In short, the tasks for the Americans will be avoid even a single costly mistake against the deadly Canadian trio, while the hosts will have to avoid being systematically ground down enough to fall victim to a sneak attack from the sides.
Berhalter summed up his respect for their hosts in his pre-game comments, drawing comparisons to his own squad, but setting the path for achieving their goals.
“It’s similar to us that they have a young player pool [and] they have highly talented players,” he complimented. “When you think of Alfonso Davies, Jonathan David, Cyle Larin, Tajon Buchanan and Jonathan Osorio, they have a talented group of players, let’s make no mistake about it.”
“If you guys remember what I said in 2019 after we lost them,” he continued, “I said it’s a good team [and] I didn’t think that team was given enough credit.”

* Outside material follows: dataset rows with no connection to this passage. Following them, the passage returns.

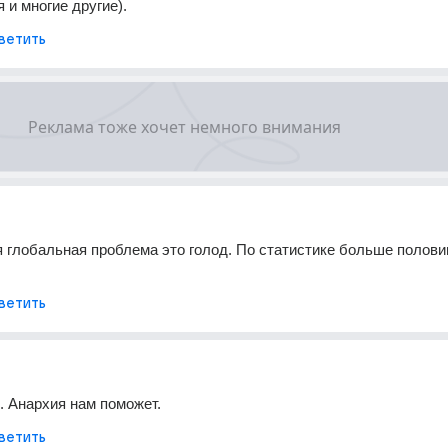
 и многие другие).
ветить
глобальная проблема это голод. По статистике больше полови
ветить
 Анархия нам поможет.
ветить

“It’s [now] a couple years later, [they are] top of the table after nine games, they’re a well-coached team, they know how to play, they have a clear philosophy, and they deserve to be where they are right now.”
“For us it’s an opportunity to try to get first in the group, and that’s where we want to finish. To do that, we’re going to have to have a good game against Canada.”
The game kicks off at 3pm Eastern time, in Tim Horton’s field in Hamilton, Canada.